Even in the current inquiry that is taking place into the supply and cost of petrol in Australia, we are hearing serious concerns about the way in which the independents in particular are feeling very vulnerable without the provisions of section 46 of the Trade Practices Act being amended by this government. We understand that the government will bring forward a bill that includes a small set of the recommendations but that it has been held up, as I said earlier, by the apparent linkage with the other trade practices bill—the Dawson report bill, which contained merger changes that were deleted from the bill in the Senate. So our recommendations, presented as an amendment by Senator O’Brien, relate to section 46, which constrains abuse of market power. They seek to toughen section 46, to allow the ACCC to crack down on the abuse of market power, and we know that this is an important concern of senators on both sides of the chamber. We believe that there should be no ducking and weaving on the other side in relation to this amendment, which will ensure only that huge corporations operate properly and fairly towards small businesses.

While one aim of this bill is to increase competition, we cannot forget that the main objective of competitors within a market is to eliminate competition. The increasing oligopolisation in this and many other industries pays testimony to this fact. The government should not half-complete its job of promoting competition in the petroleum industry by ignoring the vulnerability of small businesses to the blatant abuse of market power. High Court cases dealing with this issue do not bode well for the ACCC securing prosecutions for the misuse of market power under current provisions in the future. Again, we should not allow dysfunctional legal provisions to fester while market share is increasingly being concentrated in the hands of a few rather than in the hands of many.

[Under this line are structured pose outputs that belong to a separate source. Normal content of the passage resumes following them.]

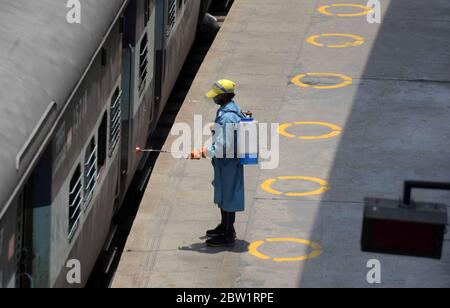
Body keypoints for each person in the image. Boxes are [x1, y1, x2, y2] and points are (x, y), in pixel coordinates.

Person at [189, 79, 245, 247]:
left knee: (228, 195)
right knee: (223, 193)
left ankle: (228, 234)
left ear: (225, 96)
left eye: (217, 96)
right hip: (224, 163)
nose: (214, 98)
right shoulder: (227, 110)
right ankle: (224, 226)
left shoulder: (228, 116)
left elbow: (223, 145)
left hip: (228, 162)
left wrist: (203, 152)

In the past the government believed the best approach for controlling the power of the major oil companies was to specify the number of retail sites the companies could operate. As I have said, Labor believes the focus should be on reforming the Trade Practices Act. We need to ensure that the ACCC has the power to ensure that oil companies are not abusing their market power. Labor’s amendments to this bill reflect the recommendations of the Senate report into the effectiveness of the Trade Practices Act for small business. We want to toughen section 46 of the act to allow the ACCC to crack down on the abuse of market power.

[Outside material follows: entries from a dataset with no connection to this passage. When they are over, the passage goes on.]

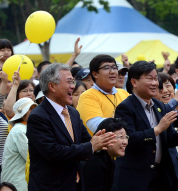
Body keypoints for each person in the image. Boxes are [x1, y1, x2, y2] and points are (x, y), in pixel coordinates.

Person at [26, 63, 115, 191]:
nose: (73, 86)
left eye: (73, 81)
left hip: (76, 184)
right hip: (51, 187)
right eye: (69, 82)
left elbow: (87, 141)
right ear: (52, 86)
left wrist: (105, 142)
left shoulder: (73, 112)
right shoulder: (38, 116)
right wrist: (91, 146)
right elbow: (54, 152)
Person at [112, 61, 178, 191]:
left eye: (155, 79)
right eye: (149, 79)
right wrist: (157, 129)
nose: (154, 83)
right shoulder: (125, 108)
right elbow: (128, 140)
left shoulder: (159, 106)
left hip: (161, 176)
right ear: (134, 82)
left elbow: (169, 139)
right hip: (136, 178)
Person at [76, 55, 130, 135]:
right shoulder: (88, 96)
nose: (112, 71)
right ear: (95, 74)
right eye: (107, 68)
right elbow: (98, 126)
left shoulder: (124, 93)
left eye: (114, 68)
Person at [1, 97, 37, 191]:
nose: (34, 111)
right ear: (22, 113)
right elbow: (32, 157)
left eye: (34, 108)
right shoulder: (20, 131)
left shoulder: (24, 129)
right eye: (30, 109)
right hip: (16, 183)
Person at [83, 118, 128, 191]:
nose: (125, 142)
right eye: (120, 137)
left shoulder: (108, 159)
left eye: (126, 137)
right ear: (104, 137)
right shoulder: (95, 163)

While Labor accepts that the Petroleum Retail Marketing Sites Act and the Petroleum Retail Marketing Franchise Act represent an outdated model for regulation of the petrol retail sector—as they exclude major supermarket chains engaged in petroleum retailing and have been circumvented by major oil companies in some circumstances—I am also of the view that the principal issue in encouraging competition in this sector, and indeed across all markets, is the strengthening of the provisions of the Trade Practices Act against misuses of market power. That can only occur if the section 46 reforms are implemented concurrently. Even the ACCC has shown its clear support for strengthening section 46 to support competition in this and other markets—and I have quoted comments made by Mr Brian Cassidy to the original inquiry.

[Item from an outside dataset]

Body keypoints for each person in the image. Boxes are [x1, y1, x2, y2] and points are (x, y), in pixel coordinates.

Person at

There are enormous challenges ahead for Australia as supplies of fossil fuels come under increasing pressure from the rapid pace of development in countries like India and China, but there are also opportunities for us as we develop our own resources. With vision and leadership there is the real prospect of major new industries opening up in areas such as natural gas and the conversion of coal to diesel. As a representative of a regional and rural electorate, I am very interested in the potential for large-scale ethanol and biofuels industries in Australia. What I do not want to see, though, for the people of Australia is ever-rising fuel prices and an increasing reliance on overseas oil, with our future prosperity and security held to ransom as a result of the government’s lack of initiative.

I commend the bill to the Senate. I look forward to seeing those long-awaited changes to the Trade Practices Act which need to be part of the Oilcode as soon as possible.